Anxiety, the everyday mountain with which so many of us are faced with. The spectrum in which the intensity of this emotion reaches us can range from a subtle feeling of uncertainty to a paralyzing weight that can quiet literally halt our lives. It is a powerful emotion that requires tenderness, understanding and soothing to manage or overcome.
Here are the 10 top psychologically proven ways to manage anxiety:
1. Write the answers to your “What if’s…” down. Take a moment to get it all on paper. Name it to tame it.
If your worrying includes “What if…?” questions, answer them in writing by listing actionable behaviors and thoughts that would make a situation easier to manage. Write down your thoughts for later instead of repeating them in your mind. For example, if you worry too much to fall asleep, jot down your concerns on a notepad by the bed. You can always revisit them when you’re ready to be productive.
2. Eat a balanced diet.
The causes of anxiety and stress are complex. Some people do not eat properly due to their symptoms. Some people comfort eats with a lot of sugary snacks. … It is commonly known that a poor diet can lead to, or increase anxiety symptoms.
3. Try to not shut your anxiety down, but instead ask it if it is real?
Trying not to worry or telling yourself everything will be OK can have the unintended effect of causing you to worry more. When worrying becomes excessive, or if specific concerns are difficult to control, ask yourself a series of questions to evaluate the likelihood that your predictions will come true and how you’d cope if they do. Some examples: “How likely is it that this (bad thing) will happen?” “If it happens, what’s the worst outcome? The best outcome? The most likely outcome?” “What can I do to prevent this (bad thing) from happening?” “What can I do to cope?”
4. Accept that ambiguity is inevitable and make space for it in your life.
Learning to tolerate uncertainty is an important part of managing anxiety. No matter how much you prepare for the future, there will be unpredictable and uncontrollable events. The more you can accept this inevitability, the easier it will be to cope with surprises.
5. Be aware of what makes you feel anxious and then in small doses… Welcome it slowly into yourself. Conquer your fears.

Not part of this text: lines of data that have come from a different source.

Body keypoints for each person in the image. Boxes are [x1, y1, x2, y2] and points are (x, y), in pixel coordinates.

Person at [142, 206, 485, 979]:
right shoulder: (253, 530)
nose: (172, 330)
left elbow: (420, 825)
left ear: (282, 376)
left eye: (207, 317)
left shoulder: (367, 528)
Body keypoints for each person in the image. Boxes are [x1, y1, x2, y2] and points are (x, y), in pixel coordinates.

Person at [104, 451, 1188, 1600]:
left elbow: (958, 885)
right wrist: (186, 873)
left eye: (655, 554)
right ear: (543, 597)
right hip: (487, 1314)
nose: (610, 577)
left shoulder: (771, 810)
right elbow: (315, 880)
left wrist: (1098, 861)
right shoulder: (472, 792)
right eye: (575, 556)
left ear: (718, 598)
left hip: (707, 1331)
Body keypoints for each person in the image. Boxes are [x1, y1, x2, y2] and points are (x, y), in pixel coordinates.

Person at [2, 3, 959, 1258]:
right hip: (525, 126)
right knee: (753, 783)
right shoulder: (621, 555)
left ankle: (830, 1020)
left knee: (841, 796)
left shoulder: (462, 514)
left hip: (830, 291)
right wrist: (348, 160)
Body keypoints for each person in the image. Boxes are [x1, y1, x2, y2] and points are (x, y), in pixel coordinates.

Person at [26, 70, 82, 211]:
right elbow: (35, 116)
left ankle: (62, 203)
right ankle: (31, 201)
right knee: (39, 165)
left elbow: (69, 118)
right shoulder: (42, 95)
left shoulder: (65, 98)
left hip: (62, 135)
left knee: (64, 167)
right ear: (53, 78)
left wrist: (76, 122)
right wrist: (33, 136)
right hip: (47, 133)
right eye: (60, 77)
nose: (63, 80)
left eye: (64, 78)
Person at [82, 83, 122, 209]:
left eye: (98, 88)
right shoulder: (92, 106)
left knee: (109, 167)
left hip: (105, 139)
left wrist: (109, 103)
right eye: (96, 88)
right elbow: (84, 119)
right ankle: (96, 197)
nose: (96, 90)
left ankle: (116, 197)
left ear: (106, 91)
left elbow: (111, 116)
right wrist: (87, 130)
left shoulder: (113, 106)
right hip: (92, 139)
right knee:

Repeated exposure to a feared situation is one of the best ways to reduce avoidance behaviors. If you experience social anxiety around unfamiliar people, for example, give yourself more opportunities to meet new people and become comfortable with the process. Say hello to people you don’t know, chat with someone in the grocery checkout line, attend a party, take a class, or join a club. This exposure process will be uncomfortable at first, but with time and persistence, anxiety will decline.
6. Take note of your success and the steps you have made in overcoming your anxiety.
Keep track of your progress. Record keeping makes it easier to monitor the effectiveness of your anxiety reduction strategies. You’ll know what works and what doesn’t if you monitor anxiety triggers, beliefs, behaviors, anxiety reduction strategies, and changes in symptoms. Use a spreadsheet, notebook, or a smartphone app.
7. Try doing a body scan from head to toe and see where you can release tension. Actively relax all your muscles in your body and just sit in the relaxation for as long as you are able.
Progressive muscle relaxation exercises can help you to get reacquainted with physical relaxation, and it’s helpful to know how to relax your body when muscular tension due to anxiety becomes a problem.
8. Place one hand on your chest and one hand on your tummy. Now breathe. Allow your stomach to expand and chest to stay relaxed.
Diaphragmatic breathing is another physical strategy that can be used to relax in stressful situations. Attempt to breathe into the belly while keeping your shoulders down and relaxed. Let your abdomen, rather than your chest, expand as you inhale.
9. If staying still isn’t an option in this moment, move through it.
10. Read and further educate yourself.
Pick up an excellent evidence-based self-help book like The Anxiety and Coping Workbook or work with a psychologist who practices cognitive behavior (CBT), which is particularly effective for treating anxiety disorders.
We are all navigating issues that no one else knows about. The amalgamation of this worlds weight can be too much for even the strongest of shoulders. Be gentle to one another, be kind to yourself and remember to breathe.
Find peace within yourself and that my friend is where serenity lies.